Task directions: Restate the following entries exactly, including every line.

Source information:
⁂
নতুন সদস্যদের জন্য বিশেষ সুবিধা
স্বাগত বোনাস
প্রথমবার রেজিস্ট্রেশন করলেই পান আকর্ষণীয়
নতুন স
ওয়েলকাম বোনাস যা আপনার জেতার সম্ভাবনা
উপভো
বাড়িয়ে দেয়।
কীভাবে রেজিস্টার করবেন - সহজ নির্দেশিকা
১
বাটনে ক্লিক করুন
⁂
Answer section:
নতুন সদস্যদের জন্য বিশেষ সুবিধা
স্বাগত বোনাস
প্রথমবার রেজিস্ট্রেশন করলেই পান আকর্ষণীয়
নতুন স
ওয়েলকাম বোনাস যা আপনার জেতার সম্ভাবনা
উপভো
বাড়িয়ে দেয়।
কীভাবে রেজিস্টার করবেন - সহজ নির্দেশিকা
১
বাটনে ক্লিক করুন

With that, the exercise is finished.